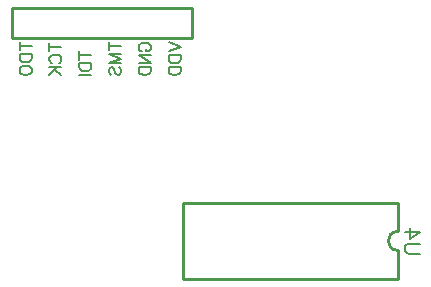
<source format=gbr>
G04 DipTrace 4.0.0.5*
G04 BottomSilk.gbr*
%MOIN*%
G04 #@! TF.FileFunction,Legend,Bot*
G04 #@! TF.Part,Single*
%ADD10C,0.009843*%
%ADD79C,0.00772*%
%ADD82C,0.006176*%
%FSLAX26Y26*%
G04*
G70*
G90*
G75*
G01*
G04 BotSilk*
%LPD*%
X2643728Y2696828D2*
D10*
Y2596825D1*
X3243673D1*
Y2696828D1*
X2643728D1*
X3930073Y1795824D2*
X3213577D1*
X3930073Y2047827D2*
X3213577D1*
Y1795824D2*
Y2047827D1*
X3930073Y1795824D2*
Y1890337D1*
Y1953314D2*
Y2047827D1*
Y1890337D2*
G02X3930073Y1953314I34J31488D01*
G01*
X2669768Y2570404D2*
D82*
X2709960D1*
X2669768Y2583801D2*
Y2557007D1*
Y2544655D2*
X2709960D1*
Y2531258D1*
X2708014Y2525510D1*
X2704212Y2521663D1*
X2700365Y2519762D1*
X2694661Y2517861D1*
X2685066D1*
X2679318Y2519762D1*
X2675516Y2521663D1*
X2671669Y2525510D1*
X2669768Y2531258D1*
Y2544655D1*
Y2494013D2*
X2671669Y2497860D1*
X2675516Y2501662D1*
X2679318Y2503608D1*
X2685066Y2505509D1*
X2694661D1*
X2700365Y2503608D1*
X2704212Y2501662D1*
X2708014Y2497860D1*
X2709960Y2494013D1*
Y2486364D1*
X2708014Y2482561D1*
X2704212Y2478715D1*
X2700365Y2476813D1*
X2694661Y2474912D1*
X2685066D1*
X2679318Y2476813D1*
X2675516Y2478715D1*
X2671669Y2482561D1*
X2669768Y2486364D1*
Y2494013D1*
X2769074Y2568503D2*
X2809266D1*
X2769074Y2581900D2*
Y2555105D1*
X2778625Y2514058D2*
X2774822Y2515959D1*
X2770975Y2519806D1*
X2769074Y2523609D1*
Y2531258D1*
X2770975Y2535105D1*
X2774822Y2538907D1*
X2778625Y2540853D1*
X2784373Y2542754D1*
X2793967D1*
X2799671Y2540853D1*
X2803518Y2538907D1*
X2807321Y2535105D1*
X2809266Y2531258D1*
Y2523609D1*
X2807321Y2519806D1*
X2803518Y2515959D1*
X2799671Y2514058D1*
X2769074Y2501707D2*
X2809266D1*
X2769074Y2474912D2*
X2795869Y2501707D1*
X2786274Y2492156D2*
X2809266Y2474912D1*
X2868380Y2539807D2*
X2908572D1*
X2868380Y2553204D2*
Y2526409D1*
Y2514058D2*
X2908572D1*
Y2500661D1*
X2906627Y2494913D1*
X2902824Y2491066D1*
X2898978Y2489165D1*
X2893274Y2487263D1*
X2883679D1*
X2877931Y2489165D1*
X2874128Y2491066D1*
X2870282Y2494913D1*
X2868380Y2500661D1*
Y2514058D1*
Y2474912D2*
X2908572D1*
X2967687Y2570404D2*
X3007879D1*
X2967687Y2583801D2*
Y2557007D1*
X3007879Y2514058D2*
X2967687D1*
X3007879Y2529357D1*
X2967687Y2544655D1*
X3007879D1*
X2973435Y2474912D2*
X2969588Y2478715D1*
X2967687Y2484463D1*
Y2492112D1*
X2969588Y2497860D1*
X2973435Y2501707D1*
X2977237D1*
X2981084Y2499761D1*
X2982985Y2497860D1*
X2984887Y2494057D1*
X2988733Y2482561D1*
X2990635Y2478715D1*
X2992580Y2476813D1*
X2996383Y2474912D1*
X3002131D1*
X3005933Y2478715D1*
X3007879Y2484463D1*
Y2492112D1*
X3005933Y2497860D1*
X3002131Y2501707D1*
X3076544Y2553204D2*
X3072741Y2555105D1*
X3068894Y2558952D1*
X3066993Y2562755D1*
Y2570404D1*
X3068894Y2574251D1*
X3072741Y2578053D1*
X3076544Y2579999D1*
X3082292Y2581900D1*
X3091886D1*
X3097590Y2579999D1*
X3101437Y2578053D1*
X3105240Y2574251D1*
X3107185Y2570404D1*
Y2562755D1*
X3105240Y2558952D1*
X3101437Y2555105D1*
X3097590Y2553204D1*
X3091886D1*
Y2562755D1*
X3066993Y2514058D2*
X3107185D1*
X3066993Y2540853D1*
X3107185D1*
X3066993Y2501707D2*
X3107185D1*
Y2488309D1*
X3105240Y2482561D1*
X3101437Y2478715D1*
X3097590Y2476813D1*
X3091886Y2474912D1*
X3082292D1*
X3076544Y2476813D1*
X3072741Y2478715D1*
X3068894Y2482561D1*
X3066993Y2488309D1*
Y2501707D1*
X3166299Y2583801D2*
X3206491Y2568503D1*
X3166299Y2553204D1*
Y2540853D2*
X3206491D1*
Y2527455D1*
X3204546Y2521707D1*
X3200743Y2517861D1*
X3196897Y2515959D1*
X3191193Y2514058D1*
X3181598D1*
X3175850Y2515959D1*
X3172047Y2517861D1*
X3168201Y2521707D1*
X3166299Y2527455D1*
Y2540853D1*
Y2501707D2*
X3206491D1*
Y2488309D1*
X3204546Y2482561D1*
X3200743Y2478715D1*
X3196897Y2476813D1*
X3191193Y2474912D1*
X3181598D1*
X3175850Y2476813D1*
X3172047Y2478715D1*
X3168201Y2482561D1*
X3166299Y2488309D1*
Y2501707D1*
X4003297Y1879424D2*
D79*
X3967427D1*
X3960242Y1881801D1*
X3955488Y1886609D1*
X3953057Y1893794D1*
Y1898547D1*
X3955488Y1905733D1*
X3960242Y1910541D1*
X3967427Y1912918D1*
X4003297D1*
X3953057Y1952288D2*
X4003241D1*
X3969803Y1928357D1*
Y1964227D1*
M02*

</source>
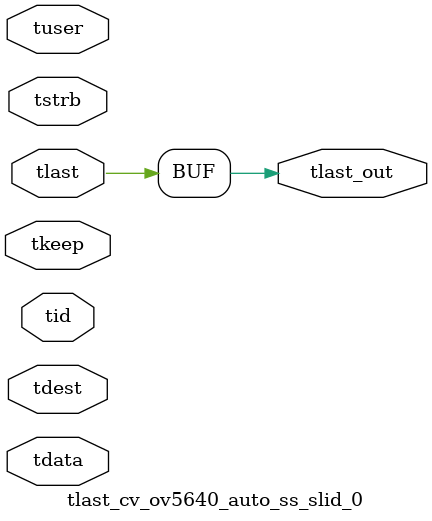
<source format=v>


`timescale 1ps/1ps

module tlast_cv_ov5640_auto_ss_slid_0 #
(
parameter C_S_AXIS_TID_WIDTH   = 1,
parameter C_S_AXIS_TUSER_WIDTH = 0,
parameter C_S_AXIS_TDATA_WIDTH = 0,
parameter C_S_AXIS_TDEST_WIDTH = 0
)
(
input  [(C_S_AXIS_TID_WIDTH   == 0 ? 1 : C_S_AXIS_TID_WIDTH)-1:0       ] tid,
input  [(C_S_AXIS_TDATA_WIDTH == 0 ? 1 : C_S_AXIS_TDATA_WIDTH)-1:0     ] tdata,
input  [(C_S_AXIS_TUSER_WIDTH == 0 ? 1 : C_S_AXIS_TUSER_WIDTH)-1:0     ] tuser,
input  [(C_S_AXIS_TDEST_WIDTH == 0 ? 1 : C_S_AXIS_TDEST_WIDTH)-1:0     ] tdest,
input  [(C_S_AXIS_TDATA_WIDTH/8)-1:0 ] tkeep,
input  [(C_S_AXIS_TDATA_WIDTH/8)-1:0 ] tstrb,
input  [0:0]                                                             tlast,
output                                                                   tlast_out
);

assign tlast_out = {tlast};

endmodule


</source>
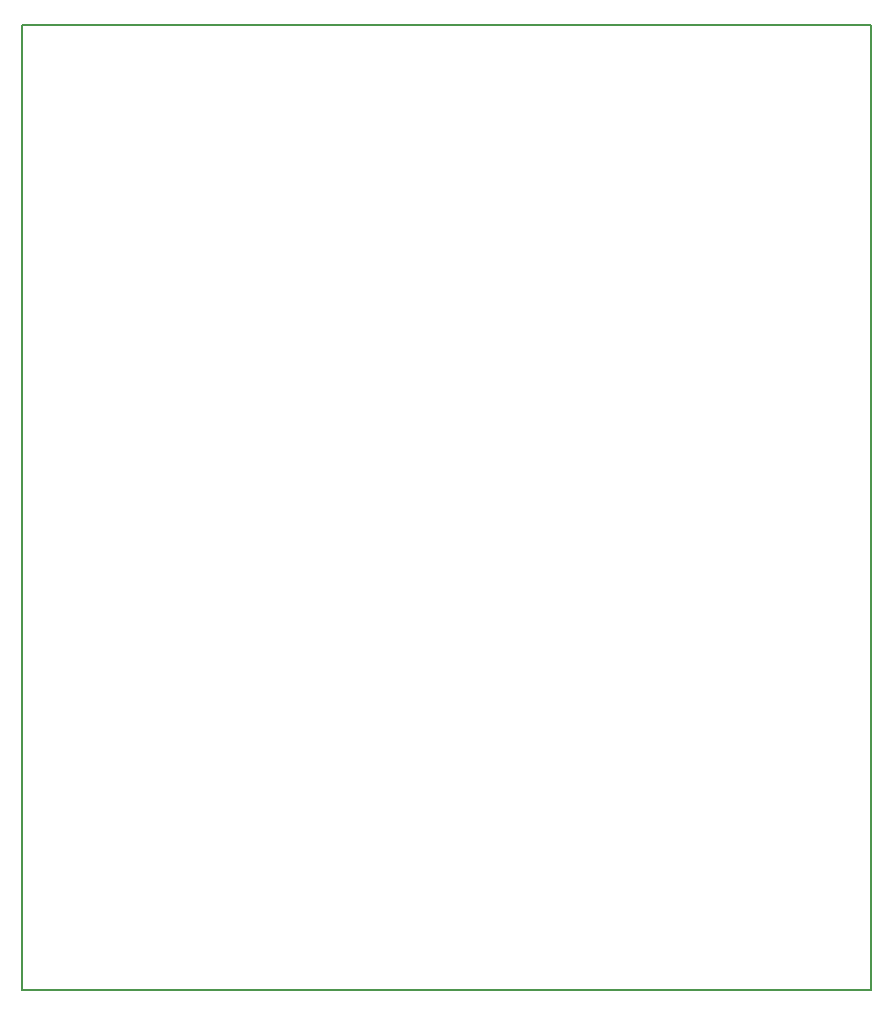
<source format=gbr>
G04 (created by PCBNEW-RS274X (2011-03-30 BZR 2932)-stable) date 25/05/2011 08:23:30*
G01*
G70*
G90*
%MOIN*%
G04 Gerber Fmt 3.4, Leading zero omitted, Abs format*
%FSLAX34Y34*%
G04 APERTURE LIST*
%ADD10C,0.006000*%
%ADD11C,0.007900*%
G04 APERTURE END LIST*
G54D10*
G54D11*
X60480Y-75320D02*
X60480Y-43180D01*
X88750Y-75320D02*
X60480Y-75320D01*
X88750Y-43180D02*
X88750Y-75320D01*
X60480Y-43180D02*
X88750Y-43180D01*
M02*

</source>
☆ ☆ ☆
> _TASK TO CARRY OUT_:
A faithful, word-for-word copy of the data is needed; the pictures should not appear in it.

> _EXERCISE SOLUTION_:
<source format=gbr>
G04 DipTrace 4.0.0.5*
G04 BottomSilk.gbr*
%MOIN*%
G04 #@! TF.FileFunction,Legend,Bot*
G04 #@! TF.Part,Single*
%ADD10C,0.009843*%
%ADD79C,0.00772*%
%ADD82C,0.006176*%
%FSLAX26Y26*%
G04*
G70*
G90*
G75*
G01*
G04 BotSilk*
%LPD*%
X2643728Y2696828D2*
D10*
Y2596825D1*
X3243673D1*
Y2696828D1*
X2643728D1*
X3930073Y1795824D2*
X3213577D1*
X3930073Y2047827D2*
X3213577D1*
Y1795824D2*
Y2047827D1*
X3930073Y1795824D2*
Y1890337D1*
Y1953314D2*
Y2047827D1*
Y1890337D2*
G02X3930073Y1953314I34J31488D01*
G01*
X2669768Y2570404D2*
D82*
X2709960D1*
X2669768Y2583801D2*
Y2557007D1*
Y2544655D2*
X2709960D1*
Y2531258D1*
X2708014Y2525510D1*
X2704212Y2521663D1*
X2700365Y2519762D1*
X2694661Y2517861D1*
X2685066D1*
X2679318Y2519762D1*
X2675516Y2521663D1*
X2671669Y2525510D1*
X2669768Y2531258D1*
Y2544655D1*
Y2494013D2*
X2671669Y2497860D1*
X2675516Y2501662D1*
X2679318Y2503608D1*
X2685066Y2505509D1*
X2694661D1*
X2700365Y2503608D1*
X2704212Y2501662D1*
X2708014Y2497860D1*
X2709960Y2494013D1*
Y2486364D1*
X2708014Y2482561D1*
X2704212Y2478715D1*
X2700365Y2476813D1*
X2694661Y2474912D1*
X2685066D1*
X2679318Y2476813D1*
X2675516Y2478715D1*
X2671669Y2482561D1*
X2669768Y2486364D1*
Y2494013D1*
X2769074Y2568503D2*
X2809266D1*
X2769074Y2581900D2*
Y2555105D1*
X2778625Y2514058D2*
X2774822Y2515959D1*
X2770975Y2519806D1*
X2769074Y2523609D1*
Y2531258D1*
X2770975Y2535105D1*
X2774822Y2538907D1*
X2778625Y2540853D1*
X2784373Y2542754D1*
X2793967D1*
X2799671Y2540853D1*
X2803518Y2538907D1*
X2807321Y2535105D1*
X2809266Y2531258D1*
Y2523609D1*
X2807321Y2519806D1*
X2803518Y2515959D1*
X2799671Y2514058D1*
X2769074Y2501707D2*
X2809266D1*
X2769074Y2474912D2*
X2795869Y2501707D1*
X2786274Y2492156D2*
X2809266Y2474912D1*
X2868380Y2539807D2*
X2908572D1*
X2868380Y2553204D2*
Y2526409D1*
Y2514058D2*
X2908572D1*
Y2500661D1*
X2906627Y2494913D1*
X2902824Y2491066D1*
X2898978Y2489165D1*
X2893274Y2487263D1*
X2883679D1*
X2877931Y2489165D1*
X2874128Y2491066D1*
X2870282Y2494913D1*
X2868380Y2500661D1*
Y2514058D1*
Y2474912D2*
X2908572D1*
X2967687Y2570404D2*
X3007879D1*
X2967687Y2583801D2*
Y2557007D1*
X3007879Y2514058D2*
X2967687D1*
X3007879Y2529357D1*
X2967687Y2544655D1*
X3007879D1*
X2973435Y2474912D2*
X2969588Y2478715D1*
X2967687Y2484463D1*
Y2492112D1*
X2969588Y2497860D1*
X2973435Y2501707D1*
X2977237D1*
X2981084Y2499761D1*
X2982985Y2497860D1*
X2984887Y2494057D1*
X2988733Y2482561D1*
X2990635Y2478715D1*
X2992580Y2476813D1*
X2996383Y2474912D1*
X3002131D1*
X3005933Y2478715D1*
X3007879Y2484463D1*
Y2492112D1*
X3005933Y2497860D1*
X3002131Y2501707D1*
X3076544Y2553204D2*
X3072741Y2555105D1*
X3068894Y2558952D1*
X3066993Y2562755D1*
Y2570404D1*
X3068894Y2574251D1*
X3072741Y2578053D1*
X3076544Y2579999D1*
X3082292Y2581900D1*
X3091886D1*
X3097590Y2579999D1*
X3101437Y2578053D1*
X3105240Y2574251D1*
X3107185Y2570404D1*
Y2562755D1*
X3105240Y2558952D1*
X3101437Y2555105D1*
X3097590Y2553204D1*
X3091886D1*
Y2562755D1*
X3066993Y2514058D2*
X3107185D1*
X3066993Y2540853D1*
X3107185D1*
X3066993Y2501707D2*
X3107185D1*
Y2488309D1*
X3105240Y2482561D1*
X3101437Y2478715D1*
X3097590Y2476813D1*
X3091886Y2474912D1*
X3082292D1*
X3076544Y2476813D1*
X3072741Y2478715D1*
X3068894Y2482561D1*
X3066993Y2488309D1*
Y2501707D1*
X3166299Y2583801D2*
X3206491Y2568503D1*
X3166299Y2553204D1*
Y2540853D2*
X3206491D1*
Y2527455D1*
X3204546Y2521707D1*
X3200743Y2517861D1*
X3196897Y2515959D1*
X3191193Y2514058D1*
X3181598D1*
X3175850Y2515959D1*
X3172047Y2517861D1*
X3168201Y2521707D1*
X3166299Y2527455D1*
Y2540853D1*
Y2501707D2*
X3206491D1*
Y2488309D1*
X3204546Y2482561D1*
X3200743Y2478715D1*
X3196897Y2476813D1*
X3191193Y2474912D1*
X3181598D1*
X3175850Y2476813D1*
X3172047Y2478715D1*
X3168201Y2482561D1*
X3166299Y2488309D1*
Y2501707D1*
X4003297Y1879424D2*
D79*
X3967427D1*
X3960242Y1881801D1*
X3955488Y1886609D1*
X3953057Y1893794D1*
Y1898547D1*
X3955488Y1905733D1*
X3960242Y1910541D1*
X3967427Y1912918D1*
X4003297D1*
X3953057Y1952288D2*
X4003241D1*
X3969803Y1928357D1*
Y1964227D1*
M02*

</source>
<source format=v>


`timescale 1ps/1ps

module tlast_cv_ov5640_auto_ss_slid_0 #
(
parameter C_S_AXIS_TID_WIDTH   = 1,
parameter C_S_AXIS_TUSER_WIDTH = 0,
parameter C_S_AXIS_TDATA_WIDTH = 0,
parameter C_S_AXIS_TDEST_WIDTH = 0
)
(
input  [(C_S_AXIS_TID_WIDTH   == 0 ? 1 : C_S_AXIS_TID_WIDTH)-1:0       ] tid,
input  [(C_S_AXIS_TDATA_WIDTH == 0 ? 1 : C_S_AXIS_TDATA_WIDTH)-1:0     ] tdata,
input  [(C_S_AXIS_TUSER_WIDTH == 0 ? 1 : C_S_AXIS_TUSER_WIDTH)-1:0     ] tuser,
input  [(C_S_AXIS_TDEST_WIDTH == 0 ? 1 : C_S_AXIS_TDEST_WIDTH)-1:0     ] tdest,
input  [(C_S_AXIS_TDATA_WIDTH/8)-1:0 ] tkeep,
input  [(C_S_AXIS_TDATA_WIDTH/8)-1:0 ] tstrb,
input  [0:0]                                                             tlast,
output                                                                   tlast_out
);

assign tlast_out = {tlast};

endmodule


</source>
<source format=gbr>
G04 (created by PCBNEW-RS274X (2011-03-30 BZR 2932)-stable) date 25/05/2011 08:23:30*
G01*
G70*
G90*
%MOIN*%
G04 Gerber Fmt 3.4, Leading zero omitted, Abs format*
%FSLAX34Y34*%
G04 APERTURE LIST*
%ADD10C,0.006000*%
%ADD11C,0.007900*%
G04 APERTURE END LIST*
G54D10*
G54D11*
X60480Y-75320D02*
X60480Y-43180D01*
X88750Y-75320D02*
X60480Y-75320D01*
X88750Y-43180D02*
X88750Y-75320D01*
X60480Y-43180D02*
X88750Y-43180D01*
M02*

</source>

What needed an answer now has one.